Fuck me sideways. First David Trent, now this dude. I totally don’t need this right now. I’ve never been one to check people out, not even when I was with Anna, and I’m not going to start. I don’t know what that would lead to, what kind of person I could potentially become, so it’s easier to curb it before it starts. I have what I want. I don’t need anything else.

I steal a glance over at the guy. He catches my eye again and grins. He has dimples. Shit. Apparently I like dimples. Abort! Abort!

Wow, from heterosexual male to homosexual whore in four months
, it says.
That’s got to be some kind of land speed record. Give it another three months, and you’ll probably be a butterfly. And you were getting all pissed off at Otter for shaking David’s hand, and here you are blushing like a schoolgirl over dimples. For shame. Could you be any more obvious?

It’s right and I hate it. I know I can be a hypocrite with the best of them, especially given my jealousy over Otter’s parade of exes, which still makes me burn with anger. And it’s not that I focus on it, but Otter’s voice comes back into my head, telling me of
course
people check me out, why haven’t I noticed? I haven’t noticed because I didn’t have time to notice. I didn’t
care
if people noticed. I didn’t
want
to be noticed. I still don’t. I would have no problem passing through life in my little corner of the world, content with what I have. I don’t need anyone to check me out. I have Otter. I only care what he thinks. I don’t care what anyone else thinks of me. I don’t.
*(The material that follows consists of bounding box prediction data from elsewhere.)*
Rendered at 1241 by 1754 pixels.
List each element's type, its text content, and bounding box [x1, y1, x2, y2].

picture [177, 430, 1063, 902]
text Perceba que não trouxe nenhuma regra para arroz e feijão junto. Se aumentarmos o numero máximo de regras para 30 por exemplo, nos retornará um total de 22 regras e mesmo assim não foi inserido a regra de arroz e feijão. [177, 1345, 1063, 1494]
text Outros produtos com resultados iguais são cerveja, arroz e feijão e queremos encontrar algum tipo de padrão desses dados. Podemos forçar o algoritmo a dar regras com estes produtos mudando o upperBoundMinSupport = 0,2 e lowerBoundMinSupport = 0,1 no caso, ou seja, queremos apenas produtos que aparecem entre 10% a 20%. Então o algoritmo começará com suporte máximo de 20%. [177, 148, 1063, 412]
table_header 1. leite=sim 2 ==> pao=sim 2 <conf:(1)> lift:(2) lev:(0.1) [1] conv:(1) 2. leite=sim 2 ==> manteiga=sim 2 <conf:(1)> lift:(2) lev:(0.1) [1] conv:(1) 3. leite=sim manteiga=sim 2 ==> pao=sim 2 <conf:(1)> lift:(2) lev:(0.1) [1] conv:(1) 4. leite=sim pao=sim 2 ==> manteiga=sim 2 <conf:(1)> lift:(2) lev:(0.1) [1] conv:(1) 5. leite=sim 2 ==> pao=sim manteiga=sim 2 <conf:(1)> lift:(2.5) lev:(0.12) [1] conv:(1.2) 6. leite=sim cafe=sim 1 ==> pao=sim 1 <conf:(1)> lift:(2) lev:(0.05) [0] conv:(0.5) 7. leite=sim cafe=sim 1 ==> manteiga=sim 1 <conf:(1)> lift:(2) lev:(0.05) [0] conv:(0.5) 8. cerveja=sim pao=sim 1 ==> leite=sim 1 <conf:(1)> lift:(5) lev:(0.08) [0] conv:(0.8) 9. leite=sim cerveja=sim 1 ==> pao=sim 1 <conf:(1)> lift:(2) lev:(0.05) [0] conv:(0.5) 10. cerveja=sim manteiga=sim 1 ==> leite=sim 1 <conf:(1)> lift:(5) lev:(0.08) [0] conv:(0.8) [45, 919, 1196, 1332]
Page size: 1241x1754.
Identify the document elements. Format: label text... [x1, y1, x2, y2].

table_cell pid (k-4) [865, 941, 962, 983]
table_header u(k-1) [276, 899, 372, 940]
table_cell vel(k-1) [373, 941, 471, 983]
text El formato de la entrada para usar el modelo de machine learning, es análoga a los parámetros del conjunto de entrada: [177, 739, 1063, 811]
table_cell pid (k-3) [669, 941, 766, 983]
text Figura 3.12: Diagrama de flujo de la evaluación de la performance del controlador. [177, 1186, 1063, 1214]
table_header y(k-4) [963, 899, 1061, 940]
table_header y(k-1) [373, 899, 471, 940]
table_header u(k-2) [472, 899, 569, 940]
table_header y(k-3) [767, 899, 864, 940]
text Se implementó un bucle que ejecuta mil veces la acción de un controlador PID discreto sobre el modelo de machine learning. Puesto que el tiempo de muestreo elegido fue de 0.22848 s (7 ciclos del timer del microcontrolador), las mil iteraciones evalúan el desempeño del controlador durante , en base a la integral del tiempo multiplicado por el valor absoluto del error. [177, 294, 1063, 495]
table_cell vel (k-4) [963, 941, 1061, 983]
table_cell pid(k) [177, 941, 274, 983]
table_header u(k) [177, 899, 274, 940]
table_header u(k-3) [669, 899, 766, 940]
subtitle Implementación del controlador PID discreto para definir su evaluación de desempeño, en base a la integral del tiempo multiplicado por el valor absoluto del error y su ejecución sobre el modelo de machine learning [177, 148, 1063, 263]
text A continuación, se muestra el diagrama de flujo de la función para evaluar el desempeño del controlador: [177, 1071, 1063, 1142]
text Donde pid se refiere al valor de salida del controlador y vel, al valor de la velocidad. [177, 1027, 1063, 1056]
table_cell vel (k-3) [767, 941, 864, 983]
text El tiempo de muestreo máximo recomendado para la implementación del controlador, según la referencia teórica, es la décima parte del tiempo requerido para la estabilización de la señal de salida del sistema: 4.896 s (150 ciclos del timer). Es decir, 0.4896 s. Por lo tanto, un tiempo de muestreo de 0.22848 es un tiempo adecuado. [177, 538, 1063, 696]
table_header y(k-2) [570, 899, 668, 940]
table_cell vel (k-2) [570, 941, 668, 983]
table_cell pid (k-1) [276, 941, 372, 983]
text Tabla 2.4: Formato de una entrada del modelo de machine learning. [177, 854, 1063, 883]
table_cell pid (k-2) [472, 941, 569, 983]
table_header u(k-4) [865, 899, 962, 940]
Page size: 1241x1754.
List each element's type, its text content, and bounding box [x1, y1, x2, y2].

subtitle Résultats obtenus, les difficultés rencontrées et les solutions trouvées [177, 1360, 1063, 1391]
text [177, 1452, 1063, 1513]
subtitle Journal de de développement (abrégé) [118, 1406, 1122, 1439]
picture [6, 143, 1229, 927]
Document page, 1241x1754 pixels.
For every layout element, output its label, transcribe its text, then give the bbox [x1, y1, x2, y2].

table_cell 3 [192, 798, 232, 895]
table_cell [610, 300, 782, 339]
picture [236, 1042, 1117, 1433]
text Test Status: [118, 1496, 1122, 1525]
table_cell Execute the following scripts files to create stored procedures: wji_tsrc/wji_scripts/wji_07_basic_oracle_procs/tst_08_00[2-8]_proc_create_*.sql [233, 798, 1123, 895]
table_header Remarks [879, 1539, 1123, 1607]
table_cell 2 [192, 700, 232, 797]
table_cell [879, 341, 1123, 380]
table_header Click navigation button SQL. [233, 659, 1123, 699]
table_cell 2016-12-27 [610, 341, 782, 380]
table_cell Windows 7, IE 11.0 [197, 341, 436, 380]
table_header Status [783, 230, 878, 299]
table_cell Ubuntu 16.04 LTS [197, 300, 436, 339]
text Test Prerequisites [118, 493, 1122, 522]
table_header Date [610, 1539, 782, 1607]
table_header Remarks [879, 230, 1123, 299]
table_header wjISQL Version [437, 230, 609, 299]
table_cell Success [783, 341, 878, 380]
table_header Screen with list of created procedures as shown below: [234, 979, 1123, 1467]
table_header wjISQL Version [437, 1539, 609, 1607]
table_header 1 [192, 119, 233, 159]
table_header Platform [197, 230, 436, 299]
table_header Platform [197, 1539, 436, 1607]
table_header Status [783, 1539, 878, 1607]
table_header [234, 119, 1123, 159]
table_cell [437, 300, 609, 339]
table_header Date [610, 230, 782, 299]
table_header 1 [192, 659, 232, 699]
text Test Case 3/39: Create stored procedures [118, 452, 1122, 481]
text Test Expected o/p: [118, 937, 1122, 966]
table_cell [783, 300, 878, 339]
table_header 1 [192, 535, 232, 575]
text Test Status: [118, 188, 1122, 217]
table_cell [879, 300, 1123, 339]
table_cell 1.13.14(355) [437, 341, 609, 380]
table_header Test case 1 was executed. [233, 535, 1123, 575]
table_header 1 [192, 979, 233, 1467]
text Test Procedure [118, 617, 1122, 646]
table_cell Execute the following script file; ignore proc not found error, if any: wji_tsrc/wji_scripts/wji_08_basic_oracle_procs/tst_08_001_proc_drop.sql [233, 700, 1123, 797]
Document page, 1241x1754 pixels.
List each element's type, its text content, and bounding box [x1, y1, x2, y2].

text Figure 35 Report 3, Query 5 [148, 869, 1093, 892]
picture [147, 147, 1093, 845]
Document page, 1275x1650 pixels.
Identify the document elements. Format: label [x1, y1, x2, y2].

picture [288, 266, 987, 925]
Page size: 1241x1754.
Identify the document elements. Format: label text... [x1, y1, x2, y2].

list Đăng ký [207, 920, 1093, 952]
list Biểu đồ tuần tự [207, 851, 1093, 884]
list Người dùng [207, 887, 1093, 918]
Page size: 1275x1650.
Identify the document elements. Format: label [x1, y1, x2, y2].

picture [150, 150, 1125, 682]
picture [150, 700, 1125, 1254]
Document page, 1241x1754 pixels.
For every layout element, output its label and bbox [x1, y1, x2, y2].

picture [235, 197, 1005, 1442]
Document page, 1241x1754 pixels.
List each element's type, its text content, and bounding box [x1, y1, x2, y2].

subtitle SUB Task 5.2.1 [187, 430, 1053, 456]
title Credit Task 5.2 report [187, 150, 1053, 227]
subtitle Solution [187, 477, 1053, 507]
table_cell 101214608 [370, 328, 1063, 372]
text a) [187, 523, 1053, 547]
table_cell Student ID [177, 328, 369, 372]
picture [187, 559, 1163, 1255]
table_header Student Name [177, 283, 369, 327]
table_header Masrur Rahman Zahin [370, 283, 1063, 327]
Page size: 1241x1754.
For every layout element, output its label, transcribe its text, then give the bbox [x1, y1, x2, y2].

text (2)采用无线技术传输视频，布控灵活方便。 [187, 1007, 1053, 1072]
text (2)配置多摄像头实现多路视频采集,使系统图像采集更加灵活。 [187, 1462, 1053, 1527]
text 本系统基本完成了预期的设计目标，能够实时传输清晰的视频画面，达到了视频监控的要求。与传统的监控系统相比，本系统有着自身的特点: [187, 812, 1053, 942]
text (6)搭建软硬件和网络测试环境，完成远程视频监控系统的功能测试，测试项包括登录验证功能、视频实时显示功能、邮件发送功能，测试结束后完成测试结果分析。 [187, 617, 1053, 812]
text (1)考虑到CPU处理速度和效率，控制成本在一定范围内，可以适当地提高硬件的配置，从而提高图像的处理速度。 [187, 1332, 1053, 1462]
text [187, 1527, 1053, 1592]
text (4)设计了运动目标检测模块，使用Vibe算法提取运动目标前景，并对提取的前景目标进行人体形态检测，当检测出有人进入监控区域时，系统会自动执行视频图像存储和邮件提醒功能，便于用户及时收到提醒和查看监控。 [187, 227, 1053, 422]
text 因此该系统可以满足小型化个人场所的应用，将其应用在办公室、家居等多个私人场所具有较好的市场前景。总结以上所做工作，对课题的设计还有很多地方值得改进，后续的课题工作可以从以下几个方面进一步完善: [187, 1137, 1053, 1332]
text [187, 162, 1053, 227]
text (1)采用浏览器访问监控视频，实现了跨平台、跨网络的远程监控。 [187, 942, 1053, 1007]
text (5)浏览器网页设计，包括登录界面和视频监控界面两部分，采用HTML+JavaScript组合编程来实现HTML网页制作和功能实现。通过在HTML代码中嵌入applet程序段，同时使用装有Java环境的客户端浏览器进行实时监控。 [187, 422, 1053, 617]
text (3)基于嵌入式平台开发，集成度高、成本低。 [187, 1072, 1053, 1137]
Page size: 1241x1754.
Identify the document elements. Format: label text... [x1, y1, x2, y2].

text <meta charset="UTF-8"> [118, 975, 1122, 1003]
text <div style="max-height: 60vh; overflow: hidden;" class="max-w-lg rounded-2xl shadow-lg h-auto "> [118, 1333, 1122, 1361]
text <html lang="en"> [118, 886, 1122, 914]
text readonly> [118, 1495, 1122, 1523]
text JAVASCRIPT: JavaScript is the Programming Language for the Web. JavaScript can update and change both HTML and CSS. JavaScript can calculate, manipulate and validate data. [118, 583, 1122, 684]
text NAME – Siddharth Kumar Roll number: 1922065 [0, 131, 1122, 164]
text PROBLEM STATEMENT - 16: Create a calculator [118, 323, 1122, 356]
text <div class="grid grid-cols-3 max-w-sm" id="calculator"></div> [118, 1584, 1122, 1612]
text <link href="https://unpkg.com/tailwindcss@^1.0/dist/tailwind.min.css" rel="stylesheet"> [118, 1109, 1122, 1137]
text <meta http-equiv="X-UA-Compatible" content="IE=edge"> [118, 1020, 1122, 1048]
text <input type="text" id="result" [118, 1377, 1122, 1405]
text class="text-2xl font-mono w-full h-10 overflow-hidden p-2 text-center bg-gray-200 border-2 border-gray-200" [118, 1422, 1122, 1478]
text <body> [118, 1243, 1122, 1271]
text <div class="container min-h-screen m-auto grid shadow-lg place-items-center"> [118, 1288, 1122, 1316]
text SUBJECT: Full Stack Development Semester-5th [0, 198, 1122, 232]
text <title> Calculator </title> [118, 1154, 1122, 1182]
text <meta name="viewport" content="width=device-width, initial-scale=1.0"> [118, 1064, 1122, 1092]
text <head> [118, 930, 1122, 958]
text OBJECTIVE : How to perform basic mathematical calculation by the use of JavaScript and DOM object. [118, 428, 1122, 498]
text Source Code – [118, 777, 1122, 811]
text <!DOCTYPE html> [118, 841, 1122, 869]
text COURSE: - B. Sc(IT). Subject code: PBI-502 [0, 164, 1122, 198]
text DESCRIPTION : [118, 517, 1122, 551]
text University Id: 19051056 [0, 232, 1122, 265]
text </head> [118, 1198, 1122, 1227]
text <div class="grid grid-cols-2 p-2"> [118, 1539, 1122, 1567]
Class is over before I can even register that time has passed. People start shuffling their way out through the door. I shove my books back into my backpack and am about to stand to leave when
he
stands in front of my desk.

“Transformers, huh?” he says, his voice deep. “That’s… different.” “Long story,” I mutter, standing and walking toward the door. He falls in behind me. “So, what is it?”
“What’s what?”

“The story? Anybody that carries that around and says there’s a story can’t just walk away without explaining it first.” He walks quickly around me as I leave the classroom, standing in front of me, forcing me to stop. I almost collide with him, my arms brushing against his. He smells like spicy apples. Cider. Sharp. My eyes collide with his. They’re dark. Almost black. Way too close. I take a step back.

“What’s your name?” he asks.
“Bear,” I say, looking everywhere but at him.
“That’s unusual.”
“Long story.”
“You seem to have a lot of those.” I can hear the smirk in his voice. “I guess.”